Now we come to the main reason for all these questions.

In UJR, because I could not hide the physical (individual) sticks from games, or stop them from updating, when using the bind routines in game option menus, you invariably bind the input to the physical stick, not the virtual stick. I had to write a system called “Quickbind” that lets you move the virtual stick without moving the physical stick.

So… this got me thinking…
UCR would be able to do everything that the manufacturer’s software could do and then some - so why not try to replace it?
In fact, it would be worth mentioning that the scope of UCR would potentially include remapping for any HID device - ie why stop at replacing the software that comes with joysticks? Why not replace the software that comes with any keyboard / mouse / stick, or even provide software if your device did not come with any.

With regards to “remapping” keyboard or mouse, I possibly do not need drivers etc to do that - I have also implemented hooks via SetWindowsHookEx DLL calls which I think can take care of most keyboards / mice etc. I dunno - it’s probably best to limit discussions for now to the subject of joysticks, as “blocking” physical sticks is the most asked-for feature from users of UJR.

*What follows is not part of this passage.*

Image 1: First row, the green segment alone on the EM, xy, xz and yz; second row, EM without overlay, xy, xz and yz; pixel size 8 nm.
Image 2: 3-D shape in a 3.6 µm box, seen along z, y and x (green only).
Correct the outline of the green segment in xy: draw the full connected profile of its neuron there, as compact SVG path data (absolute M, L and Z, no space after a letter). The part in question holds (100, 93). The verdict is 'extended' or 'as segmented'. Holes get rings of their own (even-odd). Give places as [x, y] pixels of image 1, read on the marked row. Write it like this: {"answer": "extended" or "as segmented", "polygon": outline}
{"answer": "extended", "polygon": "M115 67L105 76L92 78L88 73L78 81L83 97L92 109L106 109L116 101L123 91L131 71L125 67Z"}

In order to “block” the physical stick input, there appear to be two ways to go:
For both methods, my code would always need to be able to read the actual state of the physical sticks (Ideally via my existing WM_INPUT code).

  1. Stop games from seeing the physical sticks move. Games should then always see the virtual sticks move. This may not work though as some games may decide to not even scan all sticks. However, virtual sticks should always be the “preferred device”, so this may be unlikely.
  2. Hide the sticks entirely (don’t appear to exist) from games, just leave the virtual sticks visible.

Apologies for the wall-o-text on a first post, hopefully it makes what we are trying to do pretty clear.

For further hints on how an example manufacturer’s software works - see the manual for Thrustmaster T.A.R.G.E.T here: http://ts.thrustmaster.com/download/accessories/pc/hotas/software/TARGET/TARGET_User_Manual_v1.6_ENG.pdf

Page 11: Operating principles

Here is what happens when a profile is launched:
? The physical controllers are disconnected virtually.
? The virtual controller is activated.